For some, such extreme digital intrusion is an ominous prospect, but Neom is interested in attracting those who embrace the future.

Residents will have the option of choosing how much personal data they submit to Neos, Bradley told ZDNet, adding: “An individual’s right to privacy is theirs, but the ability to use that information is directly correlated to the value they receive.”

It is not clear whether Neom would require residents to pass over a minimum amount of data for basic functionalities.

Bradley NEom
James Bradley, Neom head of technology, talking about the city’s proposed underground transport network.

Convenience utopia or surveillance nightmare?

Experts described Neos as an extraordinary proposition, but noted that the deep level of technological integration could deter many from moving there – and leave the door open to a nefarious exploitation of personal data.

“Neom says you can opt in and opt out, but people will be skeptical of the truth of that,” Jonathan Richenthal, the author of “Smart Cities for Dummies,” told Insider.

“We hear too many stories where we thought there was a sensor on a traffic light that was used to count traffic but also had a camera in it that they didn’t switch off.”

Vincent Mosco, the author of “The Smart City in a Digital World,” added that Neom would have to show total transparency over the data gathered.

“We have no clear sense of what will be done with it,” he told Insider. “From what we know about Saudi Arabia, you know it’s unlikely to be used for good.”

Saudi Arabia’s government has been accused of hacking the phones of journalists, dissidents, and activists, as well as Amazon founder Jeff Bezos.

Mosco and Richenthal both cited the case of a smart-city district proposed for Toronto in 2017 by Google’s SideWalk Labs that was scrapped in 2020 over surveillance concerns.

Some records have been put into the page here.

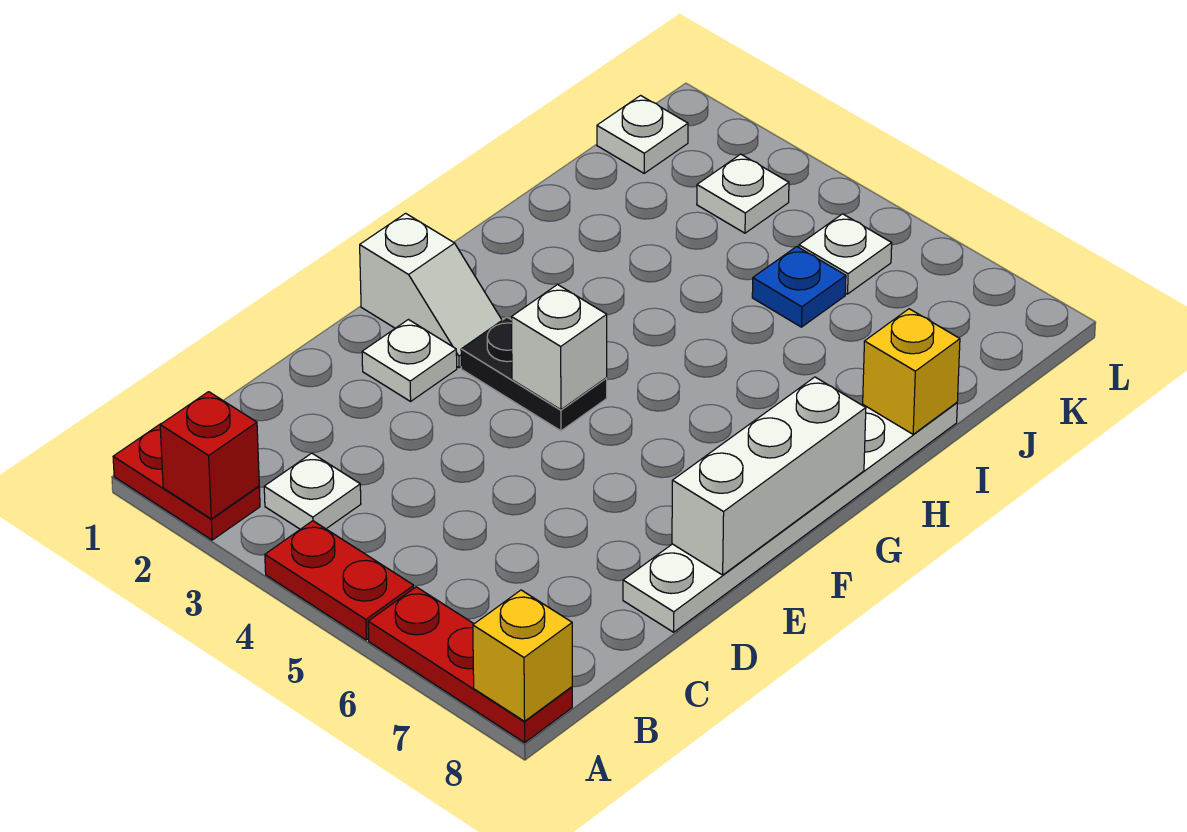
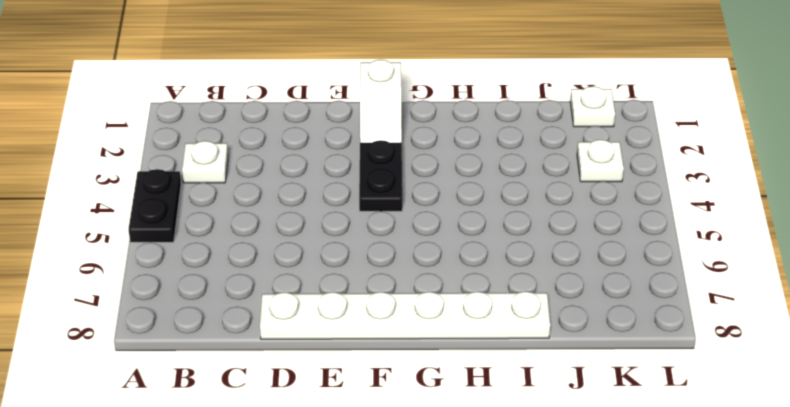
black 1x2 plate [129,169,181,242] -> red 1x2 plate [265,521,414,640]
none -> red 1x2 plate [113,425,260,540]
none -> red 1x3 plate [368,587,572,742]
none -> white 1x1 plate [362,320,457,401]

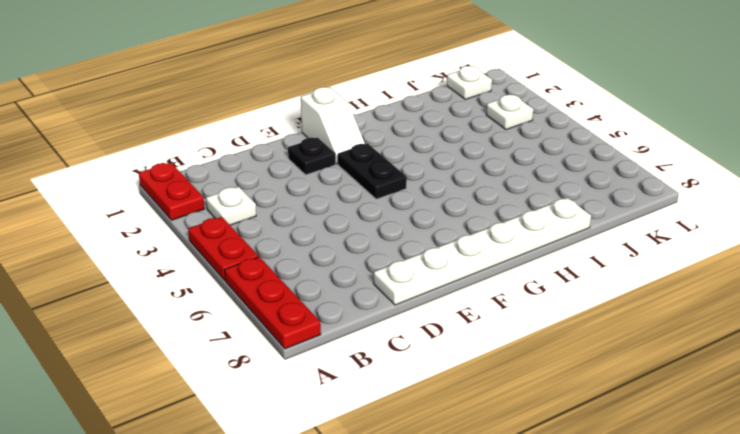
black 1x1 plate [288,137,336,175] -> white 1x1 plate [362,320,457,401]
none -> blue 1x1 plate [752,247,846,327]
none -> white 1x1 plate [799,214,892,294]
none -> red 1x1 brick [160,392,259,519]

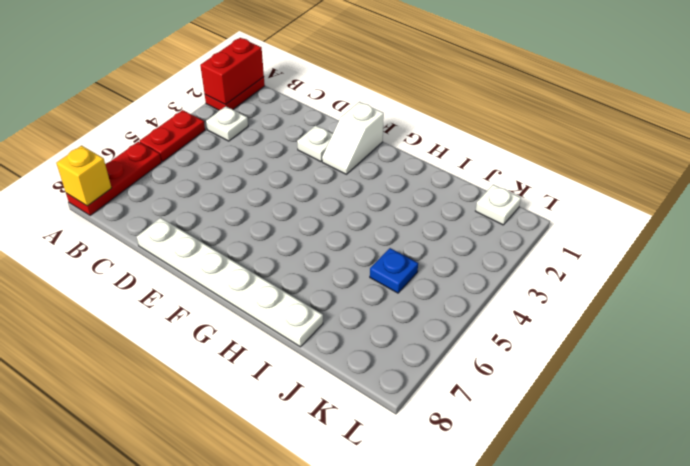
red 1x2 brick [200,38,264,105] -> red 1x1 brick [160,392,259,519]
none -> black 1x2 plate [461,317,607,431]
none -> white 1x1 plate [697,154,789,233]
none -> white 1x1 plate [799,214,892,294]

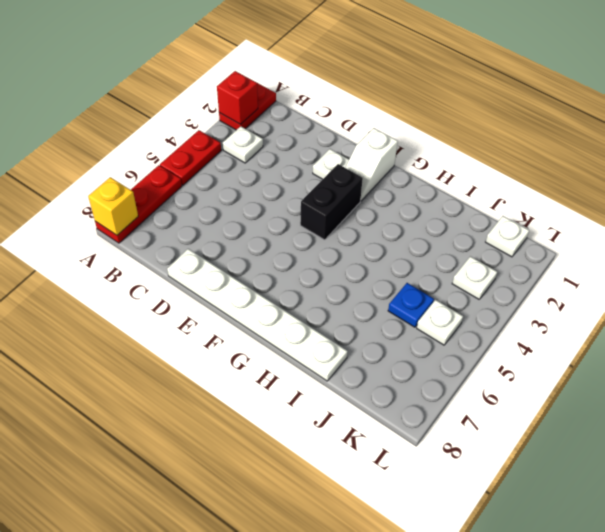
black 1x2 brick [300,164,363,240] -> black 1x2 plate [461,317,607,431]
none -> white 1x3 brick [672,377,866,575]
none -> white 1x1 brick [512,285,607,410]
none -> yellow 1x1 brick [863,309,960,434]

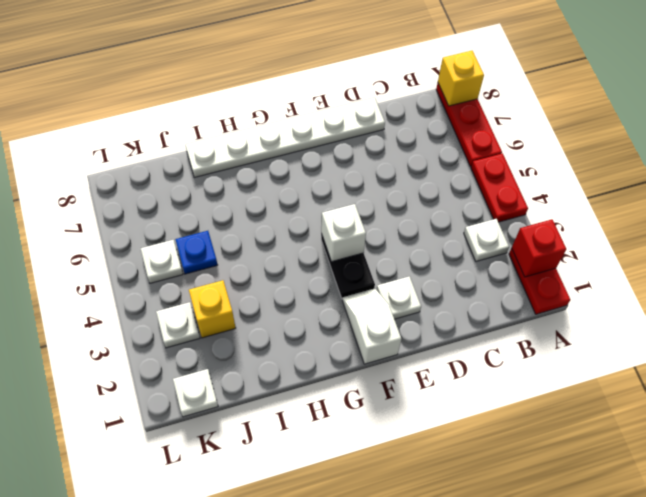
yellow 1x1 brick [189,280,235,338] -> yellow 1x1 brick moved to [863,309,960,434]
none -> white 1x3 brick [672,377,866,575]

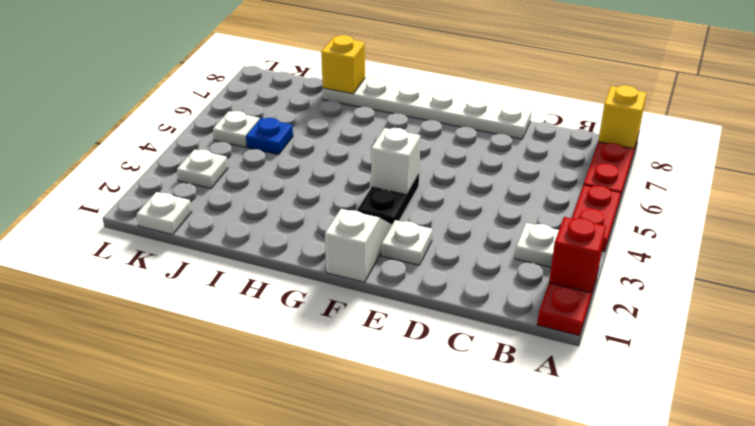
none -> white 1x3 brick [672,377,866,575]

“No one trusted Google to manage data well or not pry on every activity you’re doing,” Richenthal said.

“You transfer that to a region of the world that inherently has transparency challenges already, and it gets more complicated.”

The Line Neom
“The Line” at Neom, a string of cities connected by an underground transport system.

‘People will value the convenience’

Other experts noted that for technophiles and those greedy for convenience, utilizing their personal data is not an issue.

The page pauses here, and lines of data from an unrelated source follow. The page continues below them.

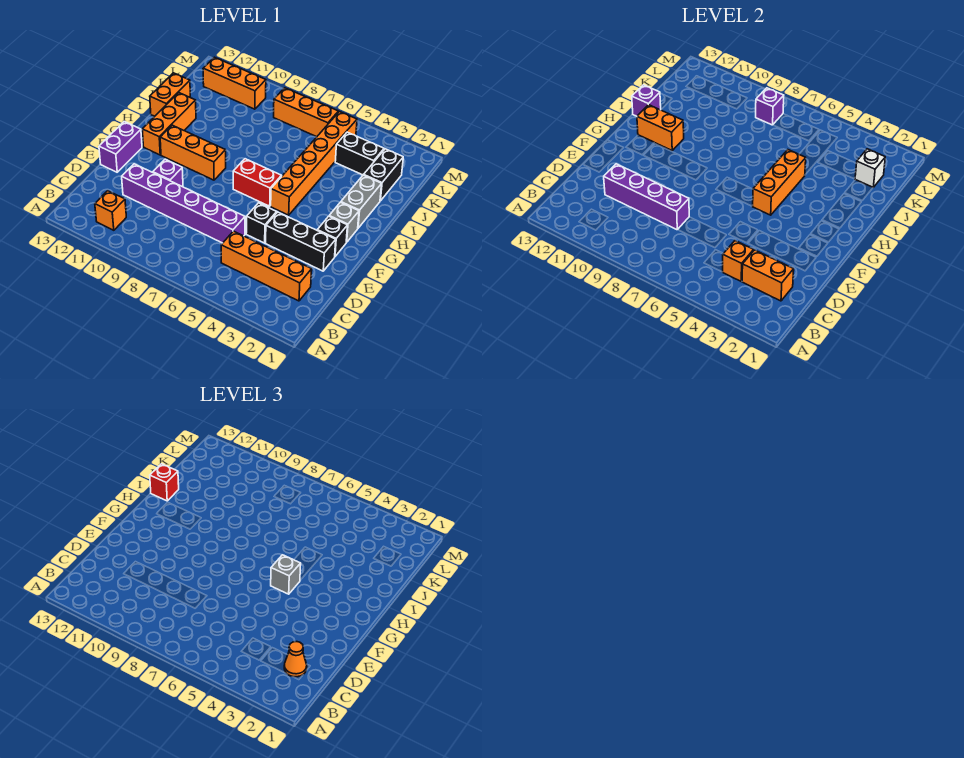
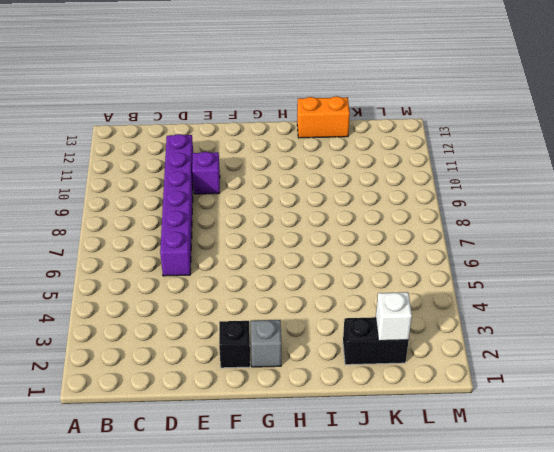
none -> orange 1x1 brick [95,191,126,230]
none -> orange 1x4 brick [221,231,312,301]
none -> black 1x3 brick [266,212,336,271]
none -> black 1x1 brick [246,203,277,243]

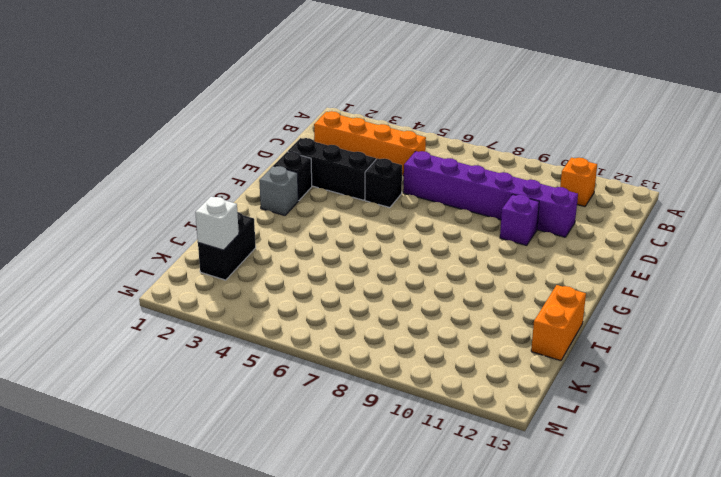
none -> purple 1x2 brick [99,122,142,172]
none -> orange 1x6 brick [271,112,357,215]
none -> red 1x2 brick [233,159,282,206]
none -> orange 1x3 brick [160,125,226,180]

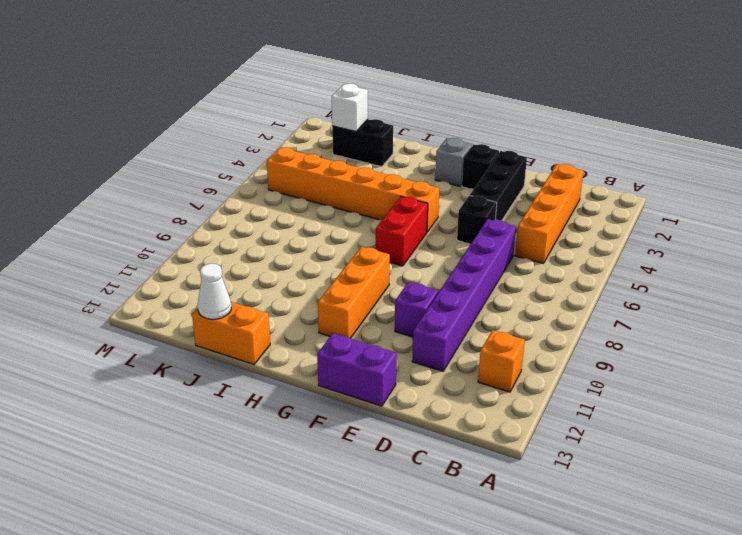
white 1x1 cone [198,264,231,319] -> none
none -> orange 1x3 brick [142,93,196,155]
none -> grey 1x2 brick [341,175,382,228]
none -> black 1x2 brick [335,132,384,175]
none -> orange 1x3 brick [274,88,338,137]

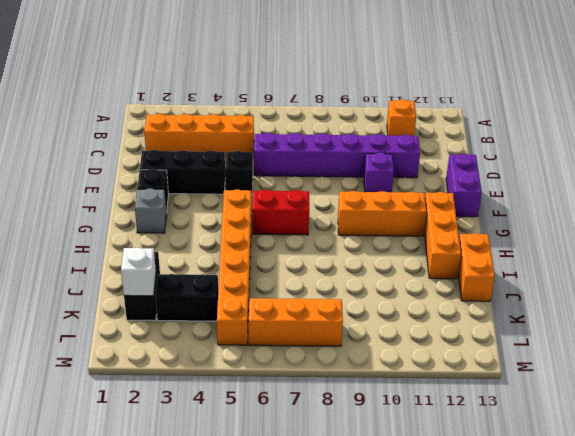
none -> grey 1x2 brick [341,175,382,228]
none -> orange 1x3 brick [203,57,266,109]
none -> orange 1x2 brick [742,250,794,301]
none -> orange 1x1 brick [723,241,754,281]

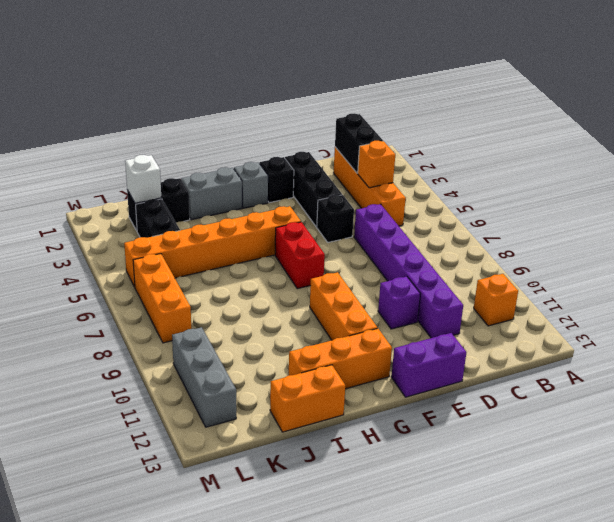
black 1x2 brick [335,113,383,173] -> orange 1x2 brick [742,250,794,301]
grey 1x3 brick [172,327,236,427] -> orange 1x3 brick [203,57,266,109]
none -> purple 1x4 brick [604,164,689,230]
none -> orange 1x3 brick [753,150,806,215]
none -> orange 1x2 brick [637,105,684,150]
none -> purple 1x1 brick [632,85,661,116]

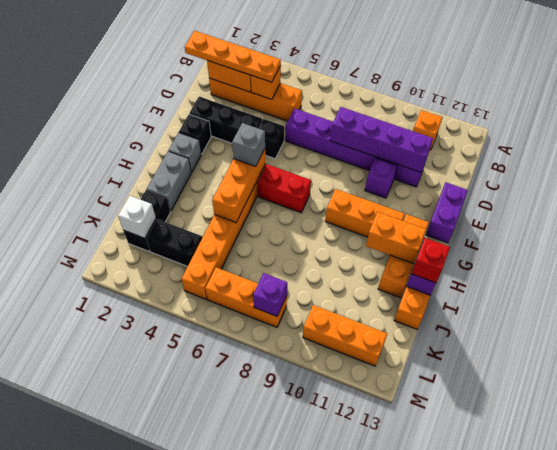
orange 1x4 plate [185,31,281,82] -> orange 1x1 cone [284,642,307,677]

“We like rewards,” Professor Andrew Hudson-Smith, a professor of Digital Urban Systems at University College London, told Insider.

“People will buy into this as long as they’re given an incentive for it. That may be better healthcare, which is what Neom has said.”

Ali Shihabi, a Saudi analyst and member of Neom’s advisory board, suggested that much of the data Neom plans to harness is likely already being taken by tech companies today.

“People will value the convenience and the associated elimination of bureaucracy … over sharing their digital data that many assume is already in the public domain given the technology that they use,” he told Insider in an email, citing the use of smartphones and smartwatches.

For many, surrendering personal data isn’t an issue, added Professor Jiska Englebert, a communications and smart-city expert at the Erasmus School of History, Culture and Communication in Rotterdam.

Neom’s residents are likely to be “the kind of people who say, ‘I don’t care, it will be quite impersonal, and if is is personal it will give me all kinds of benefits,'” she told Insider.

NEOM Saudi
The site of Neom in Tabuk Province, Saudi Arabia.

For other experts, the main barrier Neom faces is not a concern over surveillance.

“The main challenge is to create a society in the middle of nowhere, rather than to make people comfortable with the idea of sharing personal data and being surrounded by drones, robots, and AI,” Federico Cugurullo, an assistant professor at Trinity College, Dublin, who studies smart-city ecosystems, told Insider.

By and large, experts are excited about Neom, though they caveat that smart cities rarely resemble their original blueprints.

Richenthal said he was especially optimistic about Neom’s health-focused ethos, given that current cities place huge stress on their residents’ daily lives. For example, Neom plans to be car-free, reducing air and noise pollution, and have abundant green space.

“Every city eventually needs to upgrade and we are desperately looking for good ideas,” he said.

“This could create a bar for cities to learn what’s possible, what works.”